No More Mercy Rule: Sometimes losing a game is all about winning in the end


By web gangsta | Published:


The Mercy Rule
The Mercy Rule

Growing up and playing sports: two rites of passage that go hand-in-hand.

Web Watch played the usual assortment of team sports when we were younger:  tee-ball, soccer, basketball.  As we grew older, we tried kickball, dodgeball, tennis, and golf.   Adult co-ed softball with coworkers, while entertaining, just turned into another reason to go drinking afterwards.

The outcome was always the same:  we really weren’t that good at any of the sports we played.  As we were often fond of saying, “what we lacked in skill, we made up for with enthusiasm.”  Remember – just because someone owns their own softball glove doesn’t mean that they are good at playing softball.

There was one softball league that Web Watch was a part of that required the teams to play each other twice during the season.  One team we played so over-dominated us during our first match (we recall that it was probably something like 15-0 after the first inning), but that didn’t bother us – the game was only an hour long, and we knew that there was pizza and beer waiting for us down the street, just like any other week.    With the game being just an hour long, there was no mercy rule in play (actually, there might have been, but the umpires never really enforced it).
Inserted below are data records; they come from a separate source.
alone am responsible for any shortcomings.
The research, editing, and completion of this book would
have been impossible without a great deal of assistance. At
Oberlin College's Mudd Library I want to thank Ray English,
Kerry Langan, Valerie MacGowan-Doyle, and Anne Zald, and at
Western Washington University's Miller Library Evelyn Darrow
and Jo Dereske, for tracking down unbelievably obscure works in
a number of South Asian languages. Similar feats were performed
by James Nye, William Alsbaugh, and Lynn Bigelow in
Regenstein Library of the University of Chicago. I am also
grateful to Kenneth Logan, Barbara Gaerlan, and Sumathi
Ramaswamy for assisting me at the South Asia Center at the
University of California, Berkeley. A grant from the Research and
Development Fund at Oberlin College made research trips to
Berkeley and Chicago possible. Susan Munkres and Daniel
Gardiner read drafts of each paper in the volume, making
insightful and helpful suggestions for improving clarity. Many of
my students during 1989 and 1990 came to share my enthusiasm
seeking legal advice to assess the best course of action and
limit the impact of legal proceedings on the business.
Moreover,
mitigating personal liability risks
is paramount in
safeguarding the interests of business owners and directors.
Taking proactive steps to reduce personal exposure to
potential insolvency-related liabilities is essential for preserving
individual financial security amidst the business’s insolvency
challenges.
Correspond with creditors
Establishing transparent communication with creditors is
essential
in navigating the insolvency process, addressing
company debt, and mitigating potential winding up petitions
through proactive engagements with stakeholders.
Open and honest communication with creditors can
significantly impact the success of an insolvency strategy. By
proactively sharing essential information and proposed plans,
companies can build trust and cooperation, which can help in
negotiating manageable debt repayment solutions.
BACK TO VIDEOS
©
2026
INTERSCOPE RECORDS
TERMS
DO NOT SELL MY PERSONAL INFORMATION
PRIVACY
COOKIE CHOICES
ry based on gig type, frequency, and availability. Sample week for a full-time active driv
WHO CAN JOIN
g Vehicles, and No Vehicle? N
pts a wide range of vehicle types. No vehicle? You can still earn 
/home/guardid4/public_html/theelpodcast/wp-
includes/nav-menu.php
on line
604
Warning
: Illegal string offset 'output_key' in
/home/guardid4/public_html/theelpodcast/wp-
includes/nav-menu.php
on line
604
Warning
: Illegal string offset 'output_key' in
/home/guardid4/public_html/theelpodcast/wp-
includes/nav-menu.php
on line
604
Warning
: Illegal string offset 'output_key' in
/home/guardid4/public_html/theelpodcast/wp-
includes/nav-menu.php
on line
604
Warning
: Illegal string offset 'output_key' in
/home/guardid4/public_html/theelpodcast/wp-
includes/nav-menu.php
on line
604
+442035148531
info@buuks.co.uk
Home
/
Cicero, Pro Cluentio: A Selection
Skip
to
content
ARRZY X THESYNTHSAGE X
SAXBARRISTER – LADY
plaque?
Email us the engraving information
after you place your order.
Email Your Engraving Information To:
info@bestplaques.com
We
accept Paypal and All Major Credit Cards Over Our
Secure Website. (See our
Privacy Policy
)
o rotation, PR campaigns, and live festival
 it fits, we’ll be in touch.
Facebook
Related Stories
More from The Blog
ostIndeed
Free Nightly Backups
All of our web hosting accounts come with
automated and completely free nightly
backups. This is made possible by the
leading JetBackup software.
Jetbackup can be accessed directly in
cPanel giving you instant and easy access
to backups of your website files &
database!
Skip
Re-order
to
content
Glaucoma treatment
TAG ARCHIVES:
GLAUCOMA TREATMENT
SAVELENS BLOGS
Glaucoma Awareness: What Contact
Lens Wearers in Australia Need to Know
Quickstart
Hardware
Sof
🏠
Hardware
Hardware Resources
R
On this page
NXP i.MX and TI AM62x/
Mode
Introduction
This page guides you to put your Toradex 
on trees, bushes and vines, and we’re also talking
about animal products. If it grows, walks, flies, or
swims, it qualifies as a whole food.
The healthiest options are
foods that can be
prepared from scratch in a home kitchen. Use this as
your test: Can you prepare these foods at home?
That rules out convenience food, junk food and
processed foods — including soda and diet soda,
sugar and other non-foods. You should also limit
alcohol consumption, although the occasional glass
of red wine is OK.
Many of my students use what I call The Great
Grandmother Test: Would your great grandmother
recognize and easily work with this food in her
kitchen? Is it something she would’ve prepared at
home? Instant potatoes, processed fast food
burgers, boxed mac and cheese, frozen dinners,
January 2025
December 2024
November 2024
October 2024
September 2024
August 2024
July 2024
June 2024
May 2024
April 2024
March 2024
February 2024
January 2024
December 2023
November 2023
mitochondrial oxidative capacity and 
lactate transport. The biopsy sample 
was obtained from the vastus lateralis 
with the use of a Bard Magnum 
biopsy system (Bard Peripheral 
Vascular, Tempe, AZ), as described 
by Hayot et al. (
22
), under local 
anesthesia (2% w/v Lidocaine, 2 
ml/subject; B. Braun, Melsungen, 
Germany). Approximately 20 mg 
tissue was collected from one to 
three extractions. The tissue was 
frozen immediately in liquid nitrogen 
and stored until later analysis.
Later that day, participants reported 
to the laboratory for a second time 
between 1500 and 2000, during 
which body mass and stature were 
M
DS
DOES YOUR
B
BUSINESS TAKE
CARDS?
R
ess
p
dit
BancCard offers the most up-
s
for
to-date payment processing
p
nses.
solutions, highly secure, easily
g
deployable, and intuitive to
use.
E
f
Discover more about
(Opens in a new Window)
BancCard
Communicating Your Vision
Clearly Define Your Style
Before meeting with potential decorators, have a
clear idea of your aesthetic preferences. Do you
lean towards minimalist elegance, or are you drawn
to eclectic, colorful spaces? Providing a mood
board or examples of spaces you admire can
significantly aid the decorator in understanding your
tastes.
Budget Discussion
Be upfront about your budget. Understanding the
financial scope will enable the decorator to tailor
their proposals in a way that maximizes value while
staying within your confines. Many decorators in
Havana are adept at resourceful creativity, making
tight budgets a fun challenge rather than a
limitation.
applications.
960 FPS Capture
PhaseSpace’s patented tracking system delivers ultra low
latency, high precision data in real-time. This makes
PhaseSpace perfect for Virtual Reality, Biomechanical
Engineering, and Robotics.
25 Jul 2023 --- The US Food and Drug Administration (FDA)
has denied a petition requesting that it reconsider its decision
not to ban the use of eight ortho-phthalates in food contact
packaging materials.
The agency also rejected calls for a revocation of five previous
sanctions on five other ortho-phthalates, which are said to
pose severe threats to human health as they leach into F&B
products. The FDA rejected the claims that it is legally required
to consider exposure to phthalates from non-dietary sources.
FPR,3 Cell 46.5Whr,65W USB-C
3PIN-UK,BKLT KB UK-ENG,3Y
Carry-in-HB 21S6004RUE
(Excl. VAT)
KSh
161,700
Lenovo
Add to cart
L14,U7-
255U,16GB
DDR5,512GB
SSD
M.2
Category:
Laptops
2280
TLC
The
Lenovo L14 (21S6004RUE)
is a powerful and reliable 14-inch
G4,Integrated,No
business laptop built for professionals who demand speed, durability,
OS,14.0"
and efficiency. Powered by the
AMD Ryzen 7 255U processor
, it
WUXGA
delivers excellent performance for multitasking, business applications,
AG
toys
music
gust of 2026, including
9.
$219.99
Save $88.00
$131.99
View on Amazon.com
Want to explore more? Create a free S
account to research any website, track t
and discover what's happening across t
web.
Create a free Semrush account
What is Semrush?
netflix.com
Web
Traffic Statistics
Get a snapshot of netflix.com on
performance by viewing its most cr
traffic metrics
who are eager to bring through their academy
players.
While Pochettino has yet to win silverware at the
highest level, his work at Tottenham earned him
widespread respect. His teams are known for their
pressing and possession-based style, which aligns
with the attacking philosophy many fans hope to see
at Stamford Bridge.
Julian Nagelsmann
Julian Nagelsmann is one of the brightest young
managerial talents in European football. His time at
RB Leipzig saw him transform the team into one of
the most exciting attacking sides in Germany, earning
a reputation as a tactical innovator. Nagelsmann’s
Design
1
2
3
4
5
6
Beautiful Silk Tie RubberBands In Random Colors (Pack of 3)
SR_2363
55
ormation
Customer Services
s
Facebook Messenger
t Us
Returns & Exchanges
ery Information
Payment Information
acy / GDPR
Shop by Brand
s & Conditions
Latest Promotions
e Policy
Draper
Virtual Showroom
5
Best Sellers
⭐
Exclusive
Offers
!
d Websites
No, what bothered us was the other team’s attitude. 

It’s one thing for us to mock and make fun of our own players’ abilities (or lack thereof).  We already know we’re not going to win many games, if any.   It’s another thing for the opposing team to jeer our gameplay openly. 

They made playing against them such an unpleasant experience that we forfeited the next game we had to play against them.  But we were sneaky about it.

We didn’t forfeit in advance.

No, it was a cold, misty day and we were playing the late game that night.  In essence, playing the late game really screwed up the timing of a perfectly good evening, and didn’t leave much leeway to do anything else other than get to the park and put on the cleats after grabbing a quick bite to eat after work. 

We simply sent three decoy players to mislead the other team into thinking that the rest of the team was going to show up, while the rest of us went directly to the bar, two hours earlier than normal.  The other team went through their entire warm-up routine, running calisthetics up-and-down the nearby hill, while our decoys secretly laughed to themselves as they quietly snuck away to join the rest of us before the game time drew near.  (For those Web Watch readers who are wondering, we did treat the decoy volunteers to drinks for the evening – so their time was well spent helping the rest of us).

In any case, the point to this whole story is that there are times when another team’s attitude really can affect the attitudes of their opponent.

For example, there is a CANADIAN SOCCER LEAGUE RULE THAT CHANGES THE MERCY RULE.  Any team that wins by more than 5 goals on their opponent (ie 6-1) will be declared the losing team.

According to the league, the rule has been in place to avoid blowouts.  Their coaching guidelines state that once a team has a 3 or 4 goal lead, that the coaches should encourage the players to pass the ball more, kick with their weaker foot, or switchout experienced players for less-experienced ones.  But try telling your nine-year-old that even though their team scored 9-0, they still lost the game.

Right.  Didn’t think so.

Here’s what really should happen when a game comes to a blowout:  this story about a RONCALLI HIGH SCHOOL vs MARSHALL COMMUNITY’s SOFTBALL GAME in Indianapolis, Indiana.

It was Marshall’s first time even playing the game – one player even asked where first base was during the game — and Roncalli was proving themselves to be the (obviously) stronger team, having not lost a game in 2-1/2 years.  And that’s when the entire Roncalli team sensed that they could do one of two things — they could run up the score and embarrass this new team, or they could play down a bit themselves and turn the game into a scrimmage match.

Roncalli did neither.  They did something better.

They forfeited the game, doing so against Marshall’s wishes.  Marshall didn’t care what it took, but they wanted to play out their first game.  Roncalli insisted, and gave Marshall their first win.

But even better, Roncalli gave Marshall something much, much more.  The entire Roncalli team took the next two hours to teach the Marshall team how to play the game that the Roncalli players had grown to love. 

How to bat, how to field.  How to put on the catcher’s gear, how to run the bases.  And that’s not all – the Roncalli team’s parents and coaches rounded up donations of used equipment for the Marshall team to use: bats, gloves, helmets.  They collected $2500 in donations for Marshall to use to set up a proper softball program.

And the donations keep coming in to support Marshall. Reebok called and offered their help.  The Cincinnati Reds are donating infield dirt.  

Yes, the Marshall softball program is getting a big boost from winning their first game via forfeit, but players on both sides are going to be reaping the rewards from this for years and years to come.    Even though the officials have to mark one team down as having lost the game between Roncalli and Marshall – both teams really did come out as winners.